# Written task
Before you reproduce the entries that follow, strip out any image they contain and keep the rest exact.

Items from a dataset
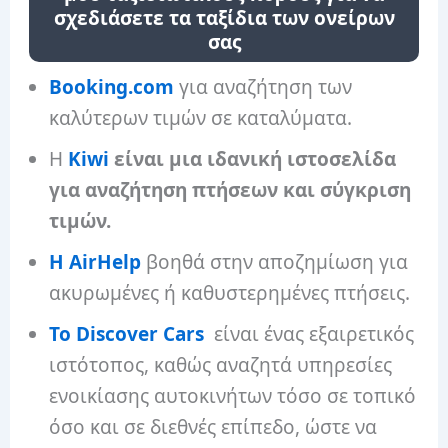
σχεδιάσετε τα ταξίδια των ονείρων
σας
Booking.com
για αναζήτηση των
καλύτερων τιμών σε καταλύματα.
Η
Kiwi
είναι μια ιδανική ιστοσελίδα
για αναζήτηση πτήσεων και σύγκριση
τιμών.
Η AirHelp
βοηθά στην αποζημίωση για
ακυρωμένες ή καθυστερημένες πτήσεις.
Το Discover Cars
είναι ένας εξαιρετικός
ιστότοπος, καθώς αναζητά υπηρεσίες
ενοικίασης αυτοκινήτων τόσο σε τοπικό
όσο και σε διεθνές επίπεδο, ώστε να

# Answer below
σχεδιάσετε τα ταξίδια των ονείρων
σας
Booking.com
για αναζήτηση των
καλύτερων τιμών σε καταλύματα.
Η
Kiwi
είναι μια ιδανική ιστοσελίδα
για αναζήτηση πτήσεων και σύγκριση
τιμών.
Η AirHelp
βοηθά στην αποζημίωση για
ακυρωμένες ή καθυστερημένες πτήσεις.
Το Discover Cars
είναι ένας εξαιρετικός
ιστότοπος, καθώς αναζητά υπηρεσίες
ενοικίασης αυτοκινήτων τόσο σε τοπικό
όσο και σε διεθνές επίπεδο, ώστε να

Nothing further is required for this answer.